Not only must a threat be uttered, it must be communicated. The perception of the victim, or other hearer is therefore important. As stated in United States v. Baish (1983) D.C.App., 460 A.2d 38, 42:

“We find implicit in our threats statutes the same notion: to be subject to criminal prosecution, an individual must do more than utter a threat; the evidence must show that the threatening message was conveyed to someone — either to the object of the threat or to a third party. An uncommunicated threat, by definition, cannot threaten. A fortiori, a person making threats does not commit a crime until the threat is heard by one other than the speaker.
******
To establish a prima facie case, the government must prove, first, that the defendant uttered words to another, as well as that these words were of such a nature as to convey fear of serious bodily harm or injury to the ordinary hearer, and that the defendant intended to utter these words as a threat.” (Original emphasis.)

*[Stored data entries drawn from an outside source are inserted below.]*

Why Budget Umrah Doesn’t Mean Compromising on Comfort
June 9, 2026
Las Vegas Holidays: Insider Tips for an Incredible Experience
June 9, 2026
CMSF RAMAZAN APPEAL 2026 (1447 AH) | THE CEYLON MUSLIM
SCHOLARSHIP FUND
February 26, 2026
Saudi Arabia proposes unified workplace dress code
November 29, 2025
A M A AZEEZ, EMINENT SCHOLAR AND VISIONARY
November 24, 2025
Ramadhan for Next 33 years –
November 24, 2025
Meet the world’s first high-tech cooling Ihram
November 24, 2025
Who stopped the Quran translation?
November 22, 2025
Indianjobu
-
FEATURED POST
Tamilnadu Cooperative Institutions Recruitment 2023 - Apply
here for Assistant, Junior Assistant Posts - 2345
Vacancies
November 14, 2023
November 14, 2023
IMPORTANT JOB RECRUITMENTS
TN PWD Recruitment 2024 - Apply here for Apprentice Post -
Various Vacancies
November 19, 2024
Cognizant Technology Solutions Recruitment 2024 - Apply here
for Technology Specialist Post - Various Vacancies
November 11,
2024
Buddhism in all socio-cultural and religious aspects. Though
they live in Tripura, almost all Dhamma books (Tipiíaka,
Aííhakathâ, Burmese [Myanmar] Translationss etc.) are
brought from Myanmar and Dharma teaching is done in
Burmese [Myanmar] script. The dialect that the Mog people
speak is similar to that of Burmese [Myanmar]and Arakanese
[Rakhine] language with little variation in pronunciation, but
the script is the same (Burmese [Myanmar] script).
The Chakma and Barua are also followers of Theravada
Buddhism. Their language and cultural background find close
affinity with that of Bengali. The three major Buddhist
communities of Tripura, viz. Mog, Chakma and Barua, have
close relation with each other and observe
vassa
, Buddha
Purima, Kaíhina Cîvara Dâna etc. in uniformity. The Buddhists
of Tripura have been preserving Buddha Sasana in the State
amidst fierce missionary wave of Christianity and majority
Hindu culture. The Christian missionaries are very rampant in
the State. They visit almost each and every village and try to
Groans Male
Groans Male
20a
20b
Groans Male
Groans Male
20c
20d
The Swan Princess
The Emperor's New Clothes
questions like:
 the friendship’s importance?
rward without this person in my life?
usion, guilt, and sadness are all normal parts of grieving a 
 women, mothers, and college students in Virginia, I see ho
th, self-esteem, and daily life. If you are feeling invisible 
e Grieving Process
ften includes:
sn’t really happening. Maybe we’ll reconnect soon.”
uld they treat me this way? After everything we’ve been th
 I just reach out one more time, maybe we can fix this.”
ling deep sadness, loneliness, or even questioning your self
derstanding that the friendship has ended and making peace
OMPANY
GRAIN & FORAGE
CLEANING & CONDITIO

In State v. Mapula (1986) 80 Or.App. 146, 720 P.2d 1336, the Court considered a factual situation very similar to that before us and succinctly summarized the holding which I think to be appropriate in this case:

“The determination of whether a threat is genuine and poses an objective risk must necessarily be made on the facts as of the time of the threat. A failure [or inability] by the defendant to act on the threat may suggest that it was not genuine, but the failure does not compel that conclusion. There is evidence that defendant had previously damaged the victim’s property, that defendant had a gun and that he said, ‘I’ve got a gun and I’m going to kill you.’ The trial court could infer from that evidence that the threat was genuine and that it imposed an objective risk of breach of the peace. That is sufficient to support the conviction.” 720 P.2d at 1336-1337.

Because the majority opinion requires a new trial as to all issues and charges, it would serve no useful purpose for me to express a view concerning the other issues presented by appellant. I therefore restrict my dissent to the issue upon which the majority decided the case.